** Data for this task follows **

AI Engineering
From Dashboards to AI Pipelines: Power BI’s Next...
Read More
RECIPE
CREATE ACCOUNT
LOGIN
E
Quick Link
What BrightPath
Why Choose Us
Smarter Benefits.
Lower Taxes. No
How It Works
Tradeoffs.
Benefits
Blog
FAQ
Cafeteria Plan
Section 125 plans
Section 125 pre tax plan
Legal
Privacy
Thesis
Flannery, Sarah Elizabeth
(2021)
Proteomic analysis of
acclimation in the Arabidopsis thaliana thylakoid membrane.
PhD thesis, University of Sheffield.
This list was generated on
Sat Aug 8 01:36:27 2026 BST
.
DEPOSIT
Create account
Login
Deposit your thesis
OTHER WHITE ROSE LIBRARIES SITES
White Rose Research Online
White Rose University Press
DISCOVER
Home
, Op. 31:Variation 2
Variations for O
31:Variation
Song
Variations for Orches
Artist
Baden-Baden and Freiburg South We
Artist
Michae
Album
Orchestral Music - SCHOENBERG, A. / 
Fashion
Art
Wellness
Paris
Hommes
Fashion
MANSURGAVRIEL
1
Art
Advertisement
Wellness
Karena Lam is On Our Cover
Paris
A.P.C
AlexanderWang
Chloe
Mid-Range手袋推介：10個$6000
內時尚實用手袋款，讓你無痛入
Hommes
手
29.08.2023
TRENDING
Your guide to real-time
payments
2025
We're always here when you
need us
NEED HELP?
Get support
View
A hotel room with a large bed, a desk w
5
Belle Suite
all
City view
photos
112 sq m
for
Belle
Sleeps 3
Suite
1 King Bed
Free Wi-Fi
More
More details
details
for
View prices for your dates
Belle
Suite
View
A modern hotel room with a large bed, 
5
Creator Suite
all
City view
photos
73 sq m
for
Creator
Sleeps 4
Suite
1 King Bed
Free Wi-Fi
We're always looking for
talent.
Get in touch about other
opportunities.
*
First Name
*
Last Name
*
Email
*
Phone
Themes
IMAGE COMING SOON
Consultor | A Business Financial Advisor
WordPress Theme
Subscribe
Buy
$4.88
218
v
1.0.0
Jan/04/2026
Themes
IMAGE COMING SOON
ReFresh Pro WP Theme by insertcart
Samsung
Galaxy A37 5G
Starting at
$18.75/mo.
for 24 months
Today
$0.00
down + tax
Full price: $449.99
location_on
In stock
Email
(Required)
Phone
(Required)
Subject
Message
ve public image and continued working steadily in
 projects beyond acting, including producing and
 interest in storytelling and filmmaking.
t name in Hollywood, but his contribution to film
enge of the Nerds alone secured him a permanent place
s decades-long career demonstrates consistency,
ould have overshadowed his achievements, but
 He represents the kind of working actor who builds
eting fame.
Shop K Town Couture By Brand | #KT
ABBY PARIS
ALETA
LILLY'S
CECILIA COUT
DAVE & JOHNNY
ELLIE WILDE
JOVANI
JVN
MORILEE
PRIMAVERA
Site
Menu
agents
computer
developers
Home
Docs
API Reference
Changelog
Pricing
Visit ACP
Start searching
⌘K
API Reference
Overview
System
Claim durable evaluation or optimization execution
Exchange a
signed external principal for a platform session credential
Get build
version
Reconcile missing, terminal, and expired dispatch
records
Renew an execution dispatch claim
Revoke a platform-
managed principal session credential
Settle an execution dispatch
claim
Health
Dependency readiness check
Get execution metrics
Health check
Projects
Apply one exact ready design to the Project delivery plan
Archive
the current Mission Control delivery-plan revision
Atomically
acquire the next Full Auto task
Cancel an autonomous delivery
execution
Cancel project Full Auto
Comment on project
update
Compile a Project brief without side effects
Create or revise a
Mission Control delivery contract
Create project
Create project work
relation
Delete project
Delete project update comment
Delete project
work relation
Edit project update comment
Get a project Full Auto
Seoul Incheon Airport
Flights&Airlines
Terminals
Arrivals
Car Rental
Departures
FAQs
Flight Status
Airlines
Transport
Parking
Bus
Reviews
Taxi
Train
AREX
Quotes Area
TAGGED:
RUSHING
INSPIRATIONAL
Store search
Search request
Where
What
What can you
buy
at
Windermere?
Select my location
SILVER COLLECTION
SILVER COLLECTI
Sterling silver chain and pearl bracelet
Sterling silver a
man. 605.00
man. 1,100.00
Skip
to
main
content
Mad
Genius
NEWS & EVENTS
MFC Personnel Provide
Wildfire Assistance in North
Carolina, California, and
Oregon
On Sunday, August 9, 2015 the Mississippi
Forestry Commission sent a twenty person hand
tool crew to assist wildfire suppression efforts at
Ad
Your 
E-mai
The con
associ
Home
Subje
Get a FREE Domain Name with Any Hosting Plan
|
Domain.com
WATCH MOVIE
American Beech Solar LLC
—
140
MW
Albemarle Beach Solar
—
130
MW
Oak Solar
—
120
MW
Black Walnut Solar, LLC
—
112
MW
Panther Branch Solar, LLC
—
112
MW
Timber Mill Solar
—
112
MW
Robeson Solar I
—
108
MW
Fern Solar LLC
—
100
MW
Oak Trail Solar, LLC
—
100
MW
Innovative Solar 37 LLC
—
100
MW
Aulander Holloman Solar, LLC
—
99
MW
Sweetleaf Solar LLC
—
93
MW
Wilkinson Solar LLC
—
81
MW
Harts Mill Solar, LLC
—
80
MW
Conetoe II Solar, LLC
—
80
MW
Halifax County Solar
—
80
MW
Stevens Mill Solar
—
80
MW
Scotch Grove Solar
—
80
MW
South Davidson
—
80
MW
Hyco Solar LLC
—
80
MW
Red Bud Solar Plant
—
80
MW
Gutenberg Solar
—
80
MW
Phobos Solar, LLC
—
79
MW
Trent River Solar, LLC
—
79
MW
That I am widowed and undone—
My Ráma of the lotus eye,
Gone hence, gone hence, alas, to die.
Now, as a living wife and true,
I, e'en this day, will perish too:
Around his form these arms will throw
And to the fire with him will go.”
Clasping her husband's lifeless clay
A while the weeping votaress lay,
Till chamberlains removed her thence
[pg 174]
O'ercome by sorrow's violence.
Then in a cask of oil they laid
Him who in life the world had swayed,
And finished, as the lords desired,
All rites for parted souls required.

** End of Data for this task **

Task description: Which of the lines in the listing above include "Variations"? Report each of them.

Your solution:
Variations for O
Variations for Orches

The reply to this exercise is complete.